Après ce premier témoignage poignant, une atmosphère pesante règne dans la salle d’audience, où de nombreuses parties civiles se pressent chaque jour sur les bancs. Assia, une des petites sœurs de Radia B., profite de sa prise de parole à la barre pour lui rendre hommage : « Elle était toujours là pour nous, confie-t-elle au bord des larmes, c’est tellement injuste. » « C’était une femme intelligence, belle, un soleil. J’étais fou amoureux d’elle », témoigne Nadjib A., l’époux de la défunte, qui a survécu ce soir-là au drame et dont on perçoit l’écrasante culpabilité. Peu avant, une enquêtrice de personnalité a dépeint « une femme généreuse, dotée d’une grande joie de vivre, qui occupait une place centrale au sein de sa famille, surtout depuis le décès de son père. »

Radia B. avait 40 ans. Le couple voulait un enfant et envisageait de quitter cet appartement où ils n’étaient que de passage cette nuit-là. Très bouleversé, Nadjib exprime ses regrets : « Si j’avais su que les pompiers arrivaient, je l’aurais dissuadée de descendre par la corde. J’ai perdu un être cher, rien ne peut changer cela. J’essaye de l’accepter », glisse-t-il, très ému. Lui aussi espère que « justice soit faite », mais tient à souligner qu’il n’éprouve « aucune rancœur envers l’accusée ».

« Ces témoignages m’ont fait prendre conscience de l’impact de mes actes »

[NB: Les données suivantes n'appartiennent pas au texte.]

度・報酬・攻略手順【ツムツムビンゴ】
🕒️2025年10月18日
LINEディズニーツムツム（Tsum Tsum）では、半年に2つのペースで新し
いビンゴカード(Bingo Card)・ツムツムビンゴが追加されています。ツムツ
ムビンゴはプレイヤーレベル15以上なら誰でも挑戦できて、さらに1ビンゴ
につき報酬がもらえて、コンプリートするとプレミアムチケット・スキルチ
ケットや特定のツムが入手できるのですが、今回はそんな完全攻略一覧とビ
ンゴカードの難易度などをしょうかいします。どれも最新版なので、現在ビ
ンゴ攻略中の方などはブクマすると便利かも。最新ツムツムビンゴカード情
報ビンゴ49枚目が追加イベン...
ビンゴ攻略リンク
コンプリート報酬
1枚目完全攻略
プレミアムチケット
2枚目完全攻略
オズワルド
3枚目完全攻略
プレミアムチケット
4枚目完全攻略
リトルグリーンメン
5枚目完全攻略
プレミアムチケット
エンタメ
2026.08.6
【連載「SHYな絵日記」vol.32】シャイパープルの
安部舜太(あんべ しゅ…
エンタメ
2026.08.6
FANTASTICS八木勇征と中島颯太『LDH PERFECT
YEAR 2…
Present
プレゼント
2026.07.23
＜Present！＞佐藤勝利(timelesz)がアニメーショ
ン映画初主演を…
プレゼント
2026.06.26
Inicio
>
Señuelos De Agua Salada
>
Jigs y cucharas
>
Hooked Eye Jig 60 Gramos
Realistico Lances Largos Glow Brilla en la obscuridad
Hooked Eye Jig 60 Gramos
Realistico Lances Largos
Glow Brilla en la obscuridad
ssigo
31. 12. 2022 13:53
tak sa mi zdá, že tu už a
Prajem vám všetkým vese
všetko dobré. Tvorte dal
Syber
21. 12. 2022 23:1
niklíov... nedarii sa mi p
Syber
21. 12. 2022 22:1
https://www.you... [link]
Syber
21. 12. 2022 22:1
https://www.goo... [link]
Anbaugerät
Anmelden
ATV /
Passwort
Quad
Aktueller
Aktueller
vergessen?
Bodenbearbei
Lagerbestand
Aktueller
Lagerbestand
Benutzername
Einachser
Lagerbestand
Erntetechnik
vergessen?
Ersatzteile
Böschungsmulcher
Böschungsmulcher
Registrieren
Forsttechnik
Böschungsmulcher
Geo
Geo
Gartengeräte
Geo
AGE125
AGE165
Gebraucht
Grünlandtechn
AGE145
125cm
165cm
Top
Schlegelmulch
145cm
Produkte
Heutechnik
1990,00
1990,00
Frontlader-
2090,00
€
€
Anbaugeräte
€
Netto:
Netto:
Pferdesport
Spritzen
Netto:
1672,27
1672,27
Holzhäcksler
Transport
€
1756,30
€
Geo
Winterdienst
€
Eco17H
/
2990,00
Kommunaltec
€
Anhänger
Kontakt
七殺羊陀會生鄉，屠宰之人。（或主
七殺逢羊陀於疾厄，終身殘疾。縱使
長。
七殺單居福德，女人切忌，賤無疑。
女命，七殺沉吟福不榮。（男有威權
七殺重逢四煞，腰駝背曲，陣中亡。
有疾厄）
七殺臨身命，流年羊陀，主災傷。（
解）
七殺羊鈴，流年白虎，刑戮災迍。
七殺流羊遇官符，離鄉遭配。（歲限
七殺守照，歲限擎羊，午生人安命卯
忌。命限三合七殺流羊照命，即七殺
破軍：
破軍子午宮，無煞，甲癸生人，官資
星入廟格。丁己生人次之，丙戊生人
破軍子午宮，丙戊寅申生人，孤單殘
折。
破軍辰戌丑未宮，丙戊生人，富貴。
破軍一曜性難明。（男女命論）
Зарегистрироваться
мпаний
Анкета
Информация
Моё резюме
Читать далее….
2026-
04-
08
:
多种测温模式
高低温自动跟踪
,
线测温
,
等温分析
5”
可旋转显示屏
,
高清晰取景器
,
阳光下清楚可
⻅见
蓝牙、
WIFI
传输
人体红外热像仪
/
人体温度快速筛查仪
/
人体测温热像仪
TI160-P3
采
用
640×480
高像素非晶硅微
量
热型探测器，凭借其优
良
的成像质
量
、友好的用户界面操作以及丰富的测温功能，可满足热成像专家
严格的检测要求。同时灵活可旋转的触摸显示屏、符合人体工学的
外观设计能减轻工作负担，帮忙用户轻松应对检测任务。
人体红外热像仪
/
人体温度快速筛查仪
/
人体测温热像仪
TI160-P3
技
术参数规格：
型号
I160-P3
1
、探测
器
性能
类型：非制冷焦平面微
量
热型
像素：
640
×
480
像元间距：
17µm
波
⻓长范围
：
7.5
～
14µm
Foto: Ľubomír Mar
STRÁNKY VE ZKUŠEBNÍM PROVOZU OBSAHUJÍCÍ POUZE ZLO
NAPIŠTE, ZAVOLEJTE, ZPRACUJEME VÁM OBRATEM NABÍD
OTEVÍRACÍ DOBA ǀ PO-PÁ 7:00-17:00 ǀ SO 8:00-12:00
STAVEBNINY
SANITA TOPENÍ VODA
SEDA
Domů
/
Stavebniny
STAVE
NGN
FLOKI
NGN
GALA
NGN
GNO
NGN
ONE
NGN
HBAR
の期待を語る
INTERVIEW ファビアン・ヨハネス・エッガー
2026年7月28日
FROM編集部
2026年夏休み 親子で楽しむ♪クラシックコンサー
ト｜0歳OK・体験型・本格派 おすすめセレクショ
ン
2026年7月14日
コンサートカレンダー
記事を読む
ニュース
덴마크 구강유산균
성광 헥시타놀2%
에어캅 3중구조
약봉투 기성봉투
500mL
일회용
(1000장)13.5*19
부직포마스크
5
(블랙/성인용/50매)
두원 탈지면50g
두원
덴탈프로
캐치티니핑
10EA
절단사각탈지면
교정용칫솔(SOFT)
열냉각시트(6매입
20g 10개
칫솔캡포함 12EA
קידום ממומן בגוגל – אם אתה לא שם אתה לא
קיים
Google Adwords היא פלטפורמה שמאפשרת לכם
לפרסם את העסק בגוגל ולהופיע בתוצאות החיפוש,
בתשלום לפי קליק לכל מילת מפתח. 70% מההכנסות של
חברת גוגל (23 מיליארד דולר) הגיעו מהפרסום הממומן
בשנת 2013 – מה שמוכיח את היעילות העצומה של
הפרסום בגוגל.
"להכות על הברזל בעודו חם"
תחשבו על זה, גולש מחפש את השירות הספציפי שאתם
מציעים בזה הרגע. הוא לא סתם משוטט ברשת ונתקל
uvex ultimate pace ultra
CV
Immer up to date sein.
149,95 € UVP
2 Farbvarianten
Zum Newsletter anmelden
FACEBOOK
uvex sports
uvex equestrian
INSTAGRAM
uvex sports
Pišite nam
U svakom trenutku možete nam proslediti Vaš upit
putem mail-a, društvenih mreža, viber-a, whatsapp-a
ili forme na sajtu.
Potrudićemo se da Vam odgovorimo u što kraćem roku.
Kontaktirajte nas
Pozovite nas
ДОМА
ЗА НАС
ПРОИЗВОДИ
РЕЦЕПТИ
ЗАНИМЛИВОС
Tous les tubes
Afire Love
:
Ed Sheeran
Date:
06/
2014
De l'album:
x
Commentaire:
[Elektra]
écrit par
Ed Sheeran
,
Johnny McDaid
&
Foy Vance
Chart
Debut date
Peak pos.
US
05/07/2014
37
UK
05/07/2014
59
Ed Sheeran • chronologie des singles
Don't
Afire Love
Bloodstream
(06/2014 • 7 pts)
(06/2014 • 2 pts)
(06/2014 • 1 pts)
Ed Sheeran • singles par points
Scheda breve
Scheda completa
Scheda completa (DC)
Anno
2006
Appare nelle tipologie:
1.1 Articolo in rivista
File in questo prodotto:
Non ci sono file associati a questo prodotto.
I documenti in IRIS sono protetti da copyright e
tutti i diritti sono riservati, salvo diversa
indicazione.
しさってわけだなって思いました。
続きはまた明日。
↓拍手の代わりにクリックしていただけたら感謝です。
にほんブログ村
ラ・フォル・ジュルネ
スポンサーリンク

Pour que la défunte « ne soit pas réduite au statut de victime », dit-il, l’avocat général tient à partager quelques mots écrits par Radia B., adressés à son père : « L’amour plus fort que la mort, me donne envie de vivre encore plus fort. » Des mots illustrés par quelques photos, dont la lumière émane d’un visage gai.

Après ces premières dépositions poignantes, l’accusée demande à prendre la parole. « Ce geste n’était pas dirigé contre les gens. Il a mené à une catastrophe. », sanglote Essia B., recroquevillée dans son box. « Je suis très abattue, je ne dors plus, je ne mange plus, c’est très difficile », poursuit-elle. Cette femme en proie à de lourds troubles psychiatriques, et qui a reconnu son geste incendiaire, l’assure : « Ces témoignages m’ont fait prendre conscience de l’impact de mes actes. »

Ce lundi et durant trois jours, d’autres parties civiles qui l’ont souhaité doivent venir déposer devant la cour d’assises. Le débat sur l’état mental de l’accusée, dont les experts psychiatres ont conclu à l’altération du discernement au moment des faits, est attendu jeudi et son interrogatoire sur les faits vendredi.